Fakta-fakta tersebut membuktikan industri rokok dengan
sengaja mendesain,
membuat dan menyiarkan iklan promosi rokok dengan memanfaatkan/menggunakan berbagai
momentum atau tema kontemporer yang berkaitan dengan kesadaran atau
kecenderungan atau kegiatan umum yang dilakoni para remaja (secara yuridis masih
termasuk batas
usia anak). Strategi, materi dan cara serta momen siar
iklan promosi
rokok yang sedemikian rupa, bukan tanpa perencanaan, tapi melalui survei
dan studi yang cukup komprehenship. Target yang pasar yang dibidik yaitu perokok
pemula (anak-anak) dan mempertahankan
loyalitas perokok.
Dorong Konsumsi
Promosi
iklan rokok melalui lembaga penyiaran merupakan bentuk kegiatan yang dimaksudkan untuk mempengaruhi,
membujuk, atau mengajak konsumen
membeli atau menggunakan produk (barang) yang diiklankan atau dipromosikan. Laporan “US Surgeon General” menyebutkan, iklan dan promosi rokok dapat meningkatkan konsumsi dengan cara: mendorong
anak-anak dan remaja untuk mencoba-coba merokok sehingga kemudian
menjadi pengguna tetap; mendorong
perokok untuk meningkatkan konsumsinya; mengurangi motivasi perokok untuk
berhenti merokok; mendorong mantan perokok untuk mulai merokok
kembali;
membatasi diskusi terbuka dan menyeluruh tentang bahaya merokok akibat ketergantungan
media pada pendapatan iklan rokok; menghambat upaya pengendalian tembakau
karena ketergantungan organisasi penerima sponsor pada perusahaan tembakau; dan menciptakan
lingkungan dimana merokok diterima dan dianggap wajar tanpa
menghiraukan peringatan bahaya merokok bagi kesehatan dengan cara
pemasangan iklan diberbagai tempat, promosi dan pemberian sponsor.

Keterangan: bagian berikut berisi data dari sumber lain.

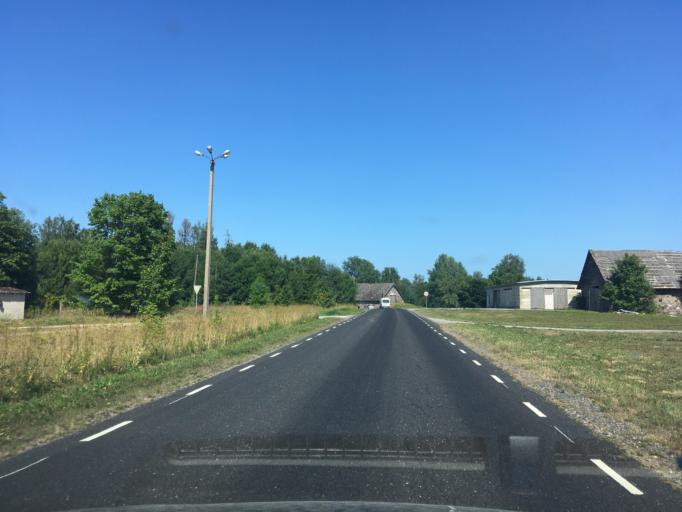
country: EE
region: Harju
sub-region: Anija vald
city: Kehra
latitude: 59.1782
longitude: 25.2228
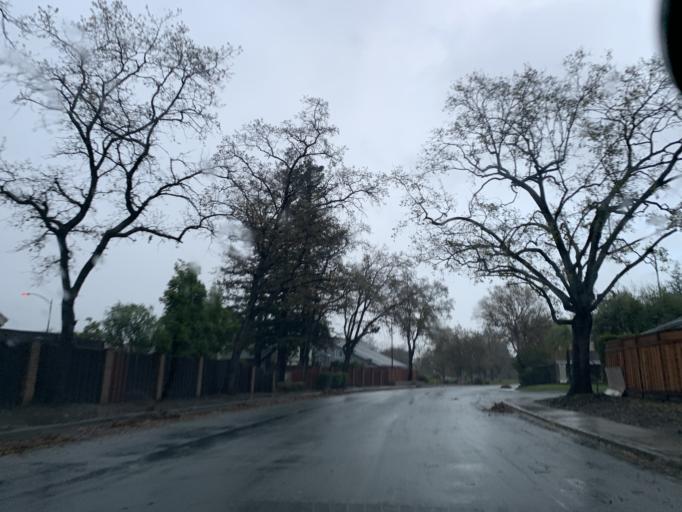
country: US
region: California
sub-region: Santa Clara County
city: Cambrian Park
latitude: 37.2567
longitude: -121.9451
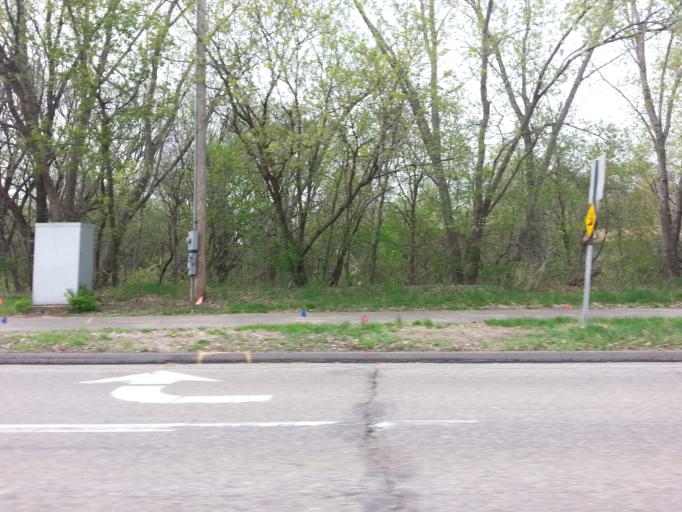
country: US
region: Minnesota
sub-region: Hennepin County
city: Edina
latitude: 44.8502
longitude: -93.3709
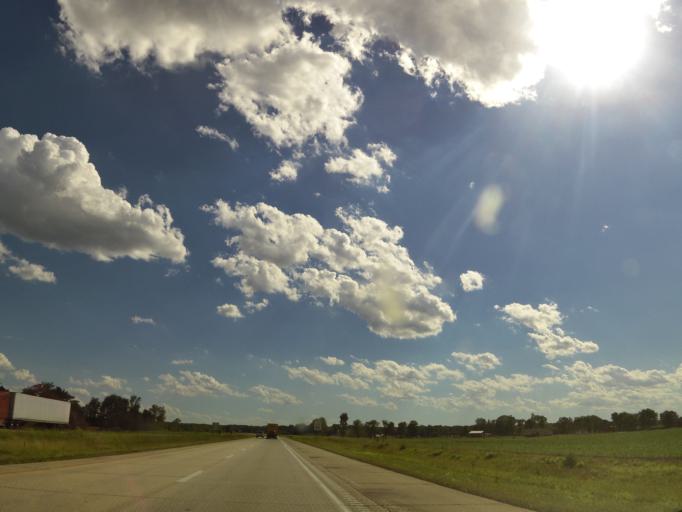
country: US
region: Illinois
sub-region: Hancock County
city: Warsaw
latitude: 40.3861
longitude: -91.5772
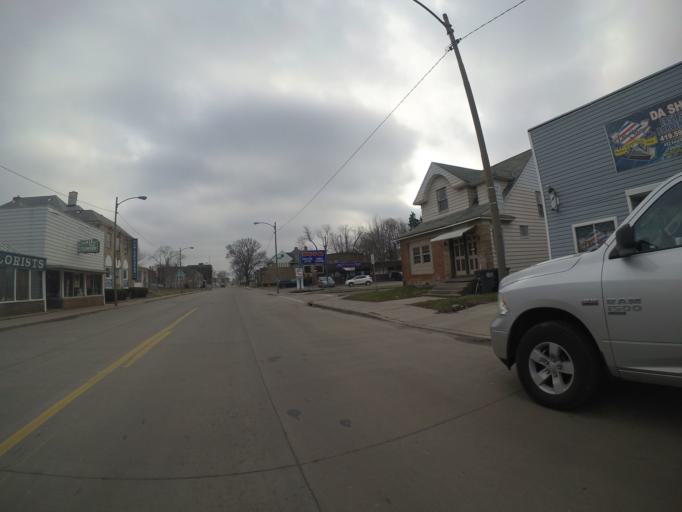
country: US
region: Ohio
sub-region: Lucas County
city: Oregon
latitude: 41.6429
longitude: -83.5159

Pengaturan iklan niaga rokok sebagaimana diatur
Pasal 46 ayat (3) huruf c UU Penyiaran, memberikan landasan hukum bahwa
rokok adalah
produk yang aman dikonsumsi dan dapat dijual secara bebas kepada
masyarakat umum, sehingga mengiklankan rokok secara
terbuka kepada masyarakat luas pun dibenarkan.

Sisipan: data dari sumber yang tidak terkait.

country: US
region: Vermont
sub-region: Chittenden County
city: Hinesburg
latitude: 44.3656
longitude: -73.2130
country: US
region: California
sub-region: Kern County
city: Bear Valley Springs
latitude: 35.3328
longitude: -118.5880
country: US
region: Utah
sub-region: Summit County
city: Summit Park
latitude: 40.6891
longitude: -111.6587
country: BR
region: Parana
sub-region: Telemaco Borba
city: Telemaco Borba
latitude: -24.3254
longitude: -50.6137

Padahal, promosi rokok sama artinya dengan promosi nikotin dan
tar serta zat berbahaya
lain yang bersifat adiktif yang mengandung lebih 4000 jenis zat kimia
dengan 69 zat diantaranya bersifat karsinogenik dan bersifat adiktif. Nikotin zat-zat
yang terkandung dalam rokok berdampak negatif bagi kesehatan
masyarakat, ekonomi masyarakat, dan rusaknya generasi muda bangsa.

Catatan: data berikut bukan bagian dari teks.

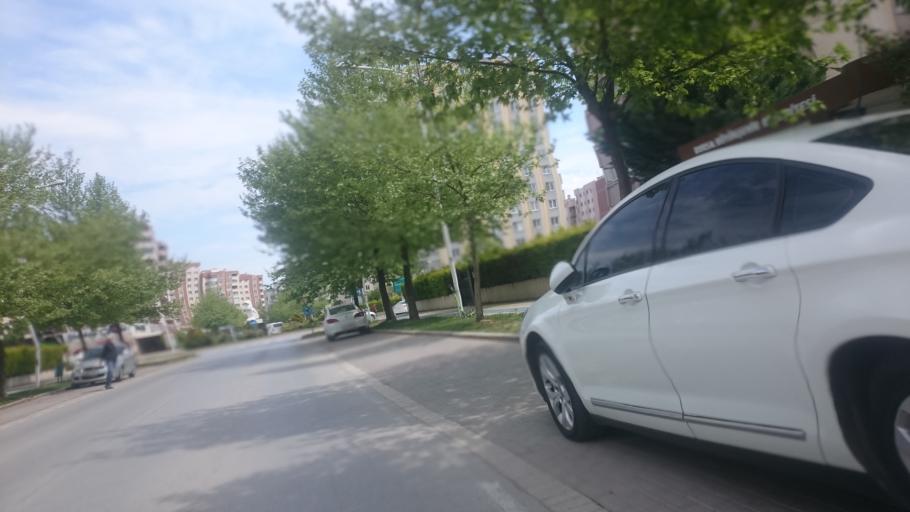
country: TR
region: Bursa
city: Cali
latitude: 40.2262
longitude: 28.9078
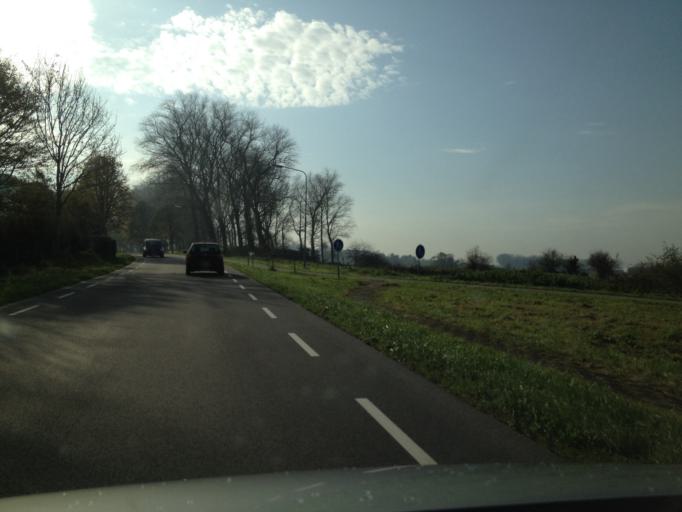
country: NL
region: Zeeland
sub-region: Gemeente Sluis
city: Sluis
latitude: 51.3162
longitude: 3.3905
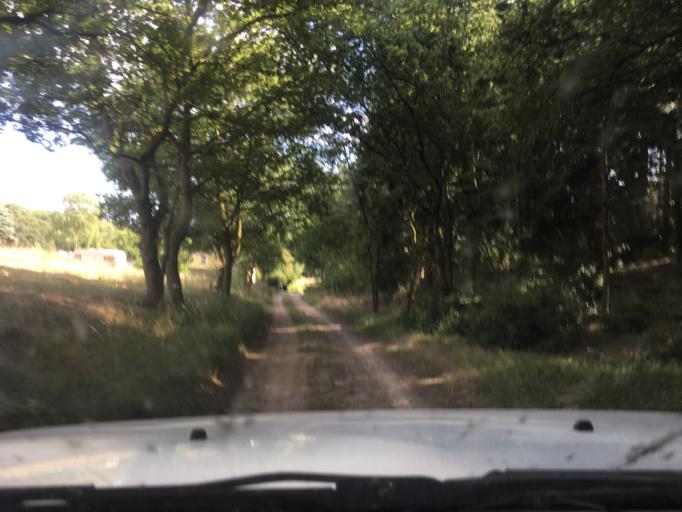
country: DK
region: Central Jutland
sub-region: Viborg Kommune
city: Viborg
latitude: 56.4341
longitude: 9.4585
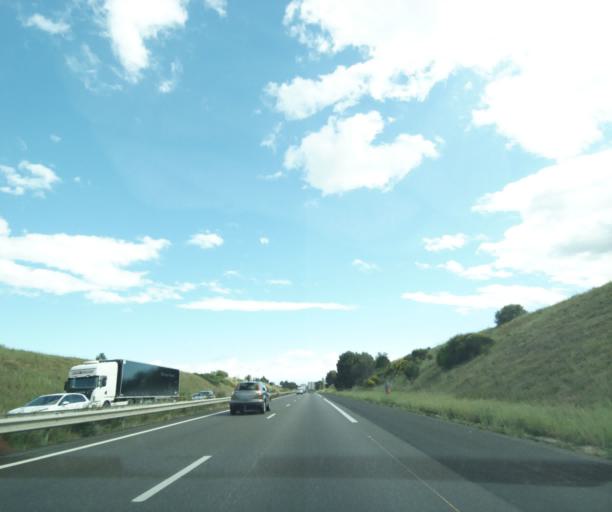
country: FR
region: Languedoc-Roussillon
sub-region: Departement du Gard
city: Garons
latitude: 43.7667
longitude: 4.4214
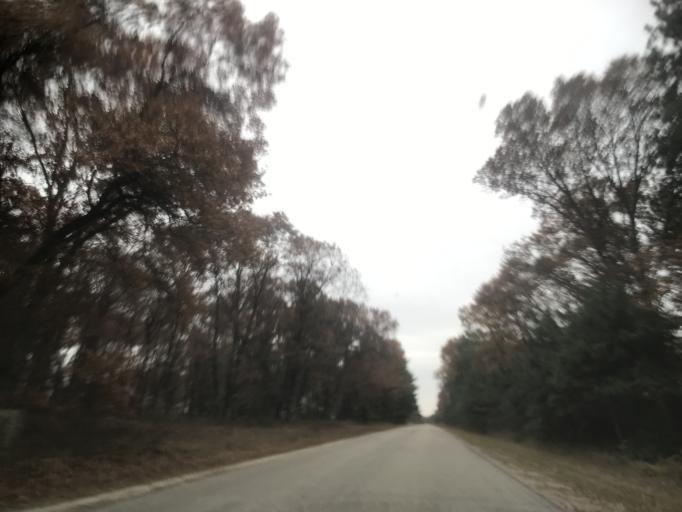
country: US
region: Wisconsin
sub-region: Oconto County
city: Gillett
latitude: 45.3091
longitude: -88.2713
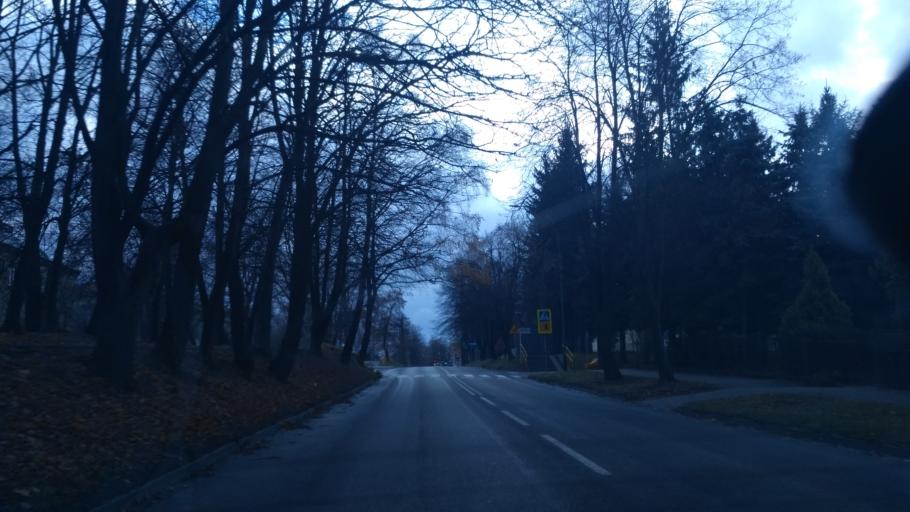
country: PL
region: Subcarpathian Voivodeship
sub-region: Powiat lancucki
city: Lancut
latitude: 50.0728
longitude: 22.2371
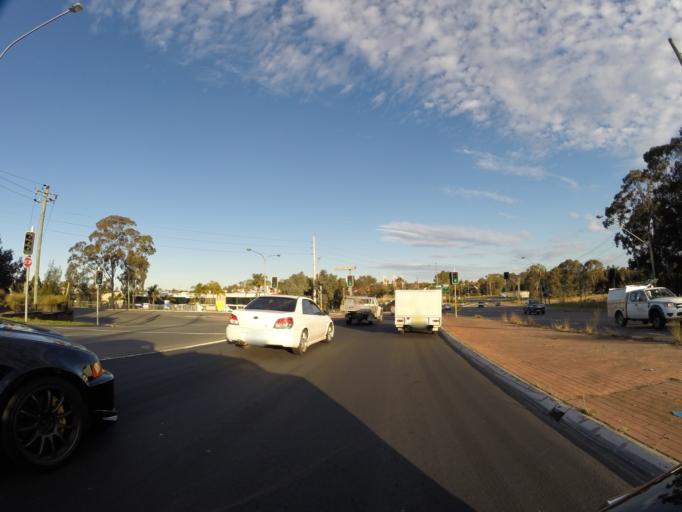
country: AU
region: New South Wales
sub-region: Fairfield
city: Horsley Park
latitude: -33.8490
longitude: 150.8765
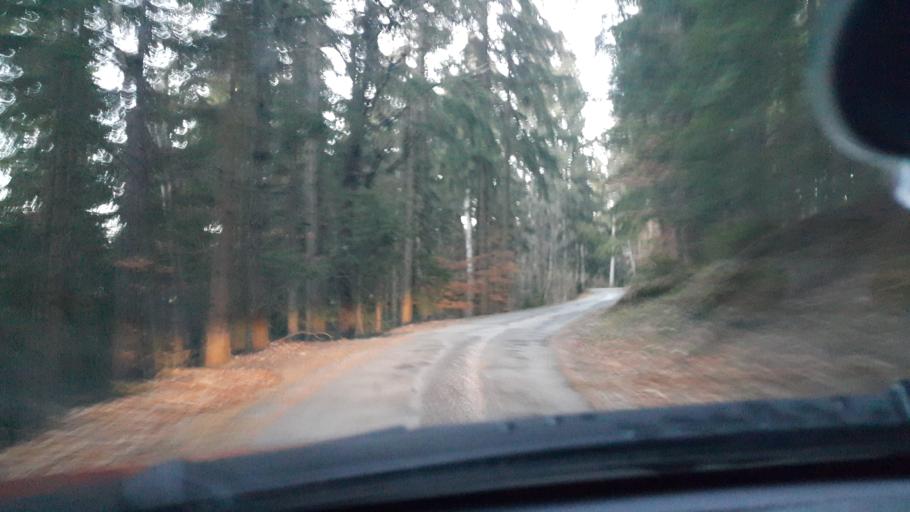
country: AT
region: Styria
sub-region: Politischer Bezirk Graz-Umgebung
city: Stiwoll
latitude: 47.1241
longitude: 15.2202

Demikian dalil permohonan uji materi UU Penyiaran yang dilayangkan oleh Hilarion
Haryoko, Sumiati, Normansyah dan Winarti, Ari Subagio Wibowo dan Catharina
Triwidarti, serta Syaiful Wahid Nurfitri. Kepaniteraan MK meregistrasi
permohonan ini dengan Nomor Perkara 71/PUU-XI/2013 pada Selasa, 16 Juli 2013. MK juga telah membentuk
panel hakim untuk memeriksa perkara ini. Panel hakim MK mengagendakan gelar sidang
pendahuluan pada Kamis (15/8/2013) dan sidang perbaikan permohonan pada Rabu
(28/8/2013). Menurut para Pemohon, ketentuan yang membolehkan
iklan promosi rokok sebagaimana diatur dalam Pasal 46 ayat
(3) huruf c UU Penyiaran sepanjang frasa “yang
memperagakan wujud rokok”, adalah bertentangan dengan Pasal 28A, Pasal 28B ayat (2), Pasal 28C ayat (1) Pasal 28D ayat (1), dan Pasal 28H ayat (1) UUD 1945. Oleh karena itu, para Pemohon meminta MK menyatakan ketentuan
tersebut bertentangan dengan UUD 1945 dan tidak berkekuatan hukum mengikat.